The next time you need to get a creative boost, try playing a video game. Not all day, that is the road to unemployment, but taking a break to play an open-ended building game, like Minecraft, has been found to increase creativity. Especially if you just do whatever you'd like.

An experimental study compared the effect of playing Minecraft to watching a TV show or playing a race car video game. Those given the freedom to play Minecraft without instruction were most creative. If you are not familiar with it, Minecraft was originally created in 2009 as a brilliantly fast generating world, almost like Lego toys. It first caught the computer programming world by storm, then kids embraced it, and eventually it got a huge buyout from Microsoft. 

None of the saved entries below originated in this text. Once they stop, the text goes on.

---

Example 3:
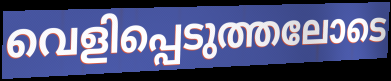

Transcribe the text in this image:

വെളിപ്പെടുത്തലോടെ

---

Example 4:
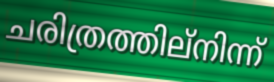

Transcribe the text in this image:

ചരിത്രത്തില്നിന്ന്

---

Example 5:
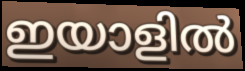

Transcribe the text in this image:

ഇയാളിൽ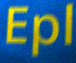
Epl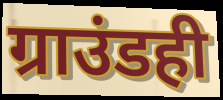
ग्राउंडही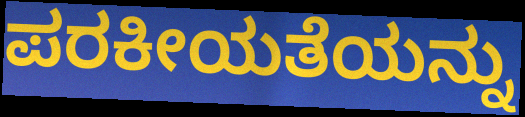
ಪರಕೀಯತೆಯನ್ನುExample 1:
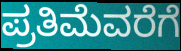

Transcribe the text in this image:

ಪ್ರತಿಮೆವರೆಗೆ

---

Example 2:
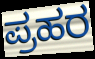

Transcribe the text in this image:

ಪ್ರಹರ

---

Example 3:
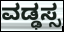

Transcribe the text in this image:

ವಡ್ಢಸ್ಸ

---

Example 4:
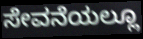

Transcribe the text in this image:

ಸೇವನೆಯಲ್ಲೂ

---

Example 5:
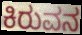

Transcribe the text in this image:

ಕಿರುವನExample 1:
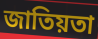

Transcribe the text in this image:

জাতিয়তা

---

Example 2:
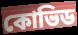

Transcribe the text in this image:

কোভিড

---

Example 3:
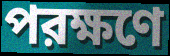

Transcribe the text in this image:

পরক্ষণে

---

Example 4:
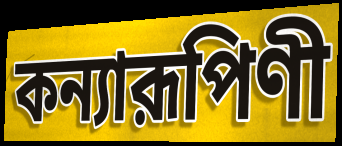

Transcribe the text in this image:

কন্যারূপিণী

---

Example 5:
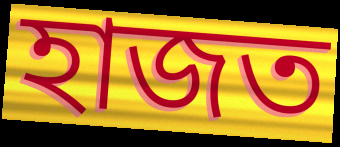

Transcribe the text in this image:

হাজত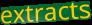
extracts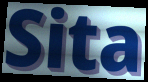
Sita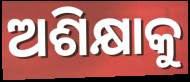
ଅଶିକ୍ଷାକୁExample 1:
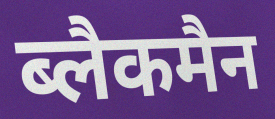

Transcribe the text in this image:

ब्लैकमैन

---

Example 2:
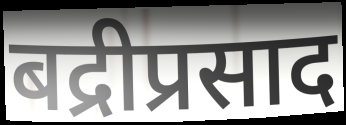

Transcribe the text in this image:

बद्रीप्रसाद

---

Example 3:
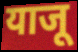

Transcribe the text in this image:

याजू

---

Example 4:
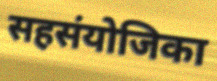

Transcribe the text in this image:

सहसंयोजिका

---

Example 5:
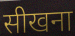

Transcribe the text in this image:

सीखना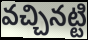
వచ్చినట్టి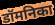
डॉमनिकाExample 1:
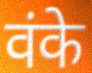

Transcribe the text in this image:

वंके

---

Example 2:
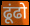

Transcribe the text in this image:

ढूंढो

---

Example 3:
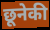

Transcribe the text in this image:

छूनेकी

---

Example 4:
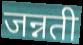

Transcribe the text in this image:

जन्नती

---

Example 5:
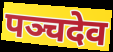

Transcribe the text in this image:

पञ्चदेवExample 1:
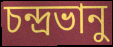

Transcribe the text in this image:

চন্দ্রভানু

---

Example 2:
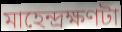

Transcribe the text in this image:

মাহেন্দ্রক্ষণটা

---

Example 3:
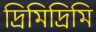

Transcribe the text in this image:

দ্রিমিদ্রিমি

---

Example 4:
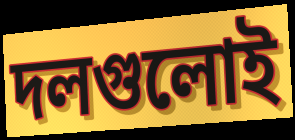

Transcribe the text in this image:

দলগুলোই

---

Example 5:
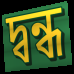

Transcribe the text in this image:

দ্বন্ধ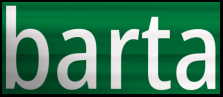
barta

When the first version was posted by the creator, Markus Persson (Notch), who said he wanted to make a JAVA type Dwarf Fortress, it was 8 minutes before things started to take off.

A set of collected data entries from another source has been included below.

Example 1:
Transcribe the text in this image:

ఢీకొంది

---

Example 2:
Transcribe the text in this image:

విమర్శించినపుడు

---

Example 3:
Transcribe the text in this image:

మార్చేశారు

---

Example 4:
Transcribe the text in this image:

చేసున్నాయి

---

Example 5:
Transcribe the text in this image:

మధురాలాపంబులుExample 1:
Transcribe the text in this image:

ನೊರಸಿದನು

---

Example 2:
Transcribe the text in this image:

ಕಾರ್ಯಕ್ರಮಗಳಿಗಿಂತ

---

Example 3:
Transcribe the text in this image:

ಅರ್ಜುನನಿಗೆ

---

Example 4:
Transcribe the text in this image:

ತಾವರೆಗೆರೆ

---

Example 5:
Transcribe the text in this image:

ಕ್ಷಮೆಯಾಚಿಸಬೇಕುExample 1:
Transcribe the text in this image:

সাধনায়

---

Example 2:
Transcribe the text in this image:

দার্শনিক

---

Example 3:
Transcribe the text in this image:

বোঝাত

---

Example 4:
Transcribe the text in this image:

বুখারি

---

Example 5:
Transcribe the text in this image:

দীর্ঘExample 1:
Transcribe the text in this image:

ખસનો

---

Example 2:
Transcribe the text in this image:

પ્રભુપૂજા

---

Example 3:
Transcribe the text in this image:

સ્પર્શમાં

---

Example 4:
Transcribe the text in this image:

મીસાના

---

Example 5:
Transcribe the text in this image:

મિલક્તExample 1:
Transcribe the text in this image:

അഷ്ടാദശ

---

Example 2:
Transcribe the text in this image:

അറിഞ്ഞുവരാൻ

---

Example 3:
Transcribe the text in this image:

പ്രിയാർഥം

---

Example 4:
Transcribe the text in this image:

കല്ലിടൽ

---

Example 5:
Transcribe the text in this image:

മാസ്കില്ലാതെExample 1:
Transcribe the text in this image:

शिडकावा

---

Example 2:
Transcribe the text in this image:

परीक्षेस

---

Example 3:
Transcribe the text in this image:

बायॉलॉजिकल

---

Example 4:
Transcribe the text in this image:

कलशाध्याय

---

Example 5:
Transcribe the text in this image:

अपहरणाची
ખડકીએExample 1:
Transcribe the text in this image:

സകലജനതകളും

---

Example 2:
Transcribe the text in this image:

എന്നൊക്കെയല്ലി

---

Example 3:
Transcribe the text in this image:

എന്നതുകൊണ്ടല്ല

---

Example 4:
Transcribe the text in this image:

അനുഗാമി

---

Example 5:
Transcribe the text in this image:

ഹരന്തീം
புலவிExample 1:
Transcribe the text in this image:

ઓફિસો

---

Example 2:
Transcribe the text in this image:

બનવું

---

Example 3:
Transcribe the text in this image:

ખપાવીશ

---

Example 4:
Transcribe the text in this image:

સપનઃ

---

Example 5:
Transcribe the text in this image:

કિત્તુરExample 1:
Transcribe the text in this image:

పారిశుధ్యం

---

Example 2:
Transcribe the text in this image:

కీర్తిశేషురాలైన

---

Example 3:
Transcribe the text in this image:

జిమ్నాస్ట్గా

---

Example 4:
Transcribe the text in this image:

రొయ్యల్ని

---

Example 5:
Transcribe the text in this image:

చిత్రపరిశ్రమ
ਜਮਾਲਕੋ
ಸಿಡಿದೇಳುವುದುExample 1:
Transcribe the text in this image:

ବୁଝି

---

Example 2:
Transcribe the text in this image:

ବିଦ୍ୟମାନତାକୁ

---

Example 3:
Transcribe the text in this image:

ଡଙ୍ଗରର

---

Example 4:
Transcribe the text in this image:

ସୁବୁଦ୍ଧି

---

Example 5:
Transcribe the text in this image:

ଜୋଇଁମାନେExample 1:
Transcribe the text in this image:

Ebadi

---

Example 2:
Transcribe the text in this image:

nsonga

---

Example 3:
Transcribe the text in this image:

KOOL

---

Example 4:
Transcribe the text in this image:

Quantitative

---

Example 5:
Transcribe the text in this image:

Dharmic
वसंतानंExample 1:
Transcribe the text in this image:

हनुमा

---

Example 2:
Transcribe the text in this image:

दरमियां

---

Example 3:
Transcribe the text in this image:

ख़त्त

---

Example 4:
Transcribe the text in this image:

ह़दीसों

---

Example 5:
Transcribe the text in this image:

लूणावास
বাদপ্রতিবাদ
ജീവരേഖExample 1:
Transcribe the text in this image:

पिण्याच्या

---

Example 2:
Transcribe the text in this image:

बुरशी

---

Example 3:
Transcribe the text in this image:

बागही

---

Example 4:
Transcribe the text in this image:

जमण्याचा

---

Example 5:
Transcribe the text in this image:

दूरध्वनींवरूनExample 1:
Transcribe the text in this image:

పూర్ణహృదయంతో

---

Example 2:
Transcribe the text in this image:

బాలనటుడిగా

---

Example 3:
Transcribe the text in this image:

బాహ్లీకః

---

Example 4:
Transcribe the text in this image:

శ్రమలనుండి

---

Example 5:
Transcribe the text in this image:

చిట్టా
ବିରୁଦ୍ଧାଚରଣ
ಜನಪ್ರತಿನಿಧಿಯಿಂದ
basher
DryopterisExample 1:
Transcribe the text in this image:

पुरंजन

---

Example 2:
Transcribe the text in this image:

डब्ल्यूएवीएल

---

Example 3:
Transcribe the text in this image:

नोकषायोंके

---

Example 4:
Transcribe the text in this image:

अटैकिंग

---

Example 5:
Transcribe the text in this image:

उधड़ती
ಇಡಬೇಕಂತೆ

Study participants randomly assigned to play Minecraft were split into two groups. The one receiving instruction was told to play as creatively as possible. After 40 minutes of play or watching TV, the 352 participants completed several creativity tasks. To measure creative production, they were asked to draw a creature from a world much different than Earth. More human-like creatures scored low for creativity and those less human-like scored high. Surprisingly, those instructed to be creative while playing Minecraft were the least creative.

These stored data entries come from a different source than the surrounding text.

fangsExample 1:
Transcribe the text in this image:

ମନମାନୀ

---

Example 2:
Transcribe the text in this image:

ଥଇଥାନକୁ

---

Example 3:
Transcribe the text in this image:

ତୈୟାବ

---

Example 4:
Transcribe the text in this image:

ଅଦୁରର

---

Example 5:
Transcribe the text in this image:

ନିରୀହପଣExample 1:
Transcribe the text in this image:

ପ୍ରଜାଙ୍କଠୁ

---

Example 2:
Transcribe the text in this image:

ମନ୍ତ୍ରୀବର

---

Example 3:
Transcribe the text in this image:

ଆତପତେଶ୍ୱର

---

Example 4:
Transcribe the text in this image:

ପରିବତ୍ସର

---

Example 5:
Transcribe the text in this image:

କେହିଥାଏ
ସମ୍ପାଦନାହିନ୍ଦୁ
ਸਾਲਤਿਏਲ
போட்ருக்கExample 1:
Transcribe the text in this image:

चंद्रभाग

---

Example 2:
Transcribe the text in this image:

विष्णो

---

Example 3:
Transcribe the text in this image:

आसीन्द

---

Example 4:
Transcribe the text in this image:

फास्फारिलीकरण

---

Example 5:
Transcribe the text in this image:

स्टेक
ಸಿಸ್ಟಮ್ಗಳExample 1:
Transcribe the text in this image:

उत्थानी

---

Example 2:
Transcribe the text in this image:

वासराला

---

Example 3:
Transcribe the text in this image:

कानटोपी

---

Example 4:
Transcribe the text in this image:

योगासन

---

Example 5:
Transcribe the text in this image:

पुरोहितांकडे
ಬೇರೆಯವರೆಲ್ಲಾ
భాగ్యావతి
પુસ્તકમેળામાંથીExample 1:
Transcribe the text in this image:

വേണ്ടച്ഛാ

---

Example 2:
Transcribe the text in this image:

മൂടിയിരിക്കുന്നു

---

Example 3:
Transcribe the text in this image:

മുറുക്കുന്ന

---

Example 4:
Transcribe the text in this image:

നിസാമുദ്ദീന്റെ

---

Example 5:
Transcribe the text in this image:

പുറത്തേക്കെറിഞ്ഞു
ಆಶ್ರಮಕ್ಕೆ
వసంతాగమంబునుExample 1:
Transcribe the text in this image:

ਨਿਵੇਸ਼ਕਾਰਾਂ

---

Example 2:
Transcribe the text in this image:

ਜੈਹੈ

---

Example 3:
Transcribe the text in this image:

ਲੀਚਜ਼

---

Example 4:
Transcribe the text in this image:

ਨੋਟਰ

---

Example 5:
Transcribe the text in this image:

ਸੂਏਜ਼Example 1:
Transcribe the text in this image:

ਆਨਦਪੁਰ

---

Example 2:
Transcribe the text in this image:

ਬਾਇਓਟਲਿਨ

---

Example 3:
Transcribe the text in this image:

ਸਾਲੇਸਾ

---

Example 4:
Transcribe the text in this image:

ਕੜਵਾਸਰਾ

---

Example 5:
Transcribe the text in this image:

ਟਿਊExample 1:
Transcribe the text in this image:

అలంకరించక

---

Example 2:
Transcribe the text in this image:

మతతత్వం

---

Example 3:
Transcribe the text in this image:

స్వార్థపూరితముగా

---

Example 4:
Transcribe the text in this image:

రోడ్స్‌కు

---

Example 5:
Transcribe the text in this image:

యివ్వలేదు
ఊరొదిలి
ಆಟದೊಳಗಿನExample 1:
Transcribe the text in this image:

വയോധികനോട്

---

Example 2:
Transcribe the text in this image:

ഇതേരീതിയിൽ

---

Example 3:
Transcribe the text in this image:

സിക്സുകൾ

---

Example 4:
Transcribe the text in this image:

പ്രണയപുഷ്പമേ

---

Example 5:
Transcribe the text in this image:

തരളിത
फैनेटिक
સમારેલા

No one wants to be told to be creative

Douglas Gentile, a professor of psychology at Iowa State University, concedes there's no explanation for this finding, other than choosing how to play mattered even more than choosing to play at all. 

Why not other games? Other papers, including by Gentile, argue that violent video games can change prosocial behavior. All video games require creativity, unlike television which is inherently passive. 

They posit it may not be just what you practice, but how you practice, that fosters creativity. 

They naturally want to virtue signal about how their experiment could lead to engaging and adaptive educational opportunities, etc., but forget the culturespeak. If you are stuck, pull out your tablet and forget for half an hour. Just set a timer. It can be pretty engrossing.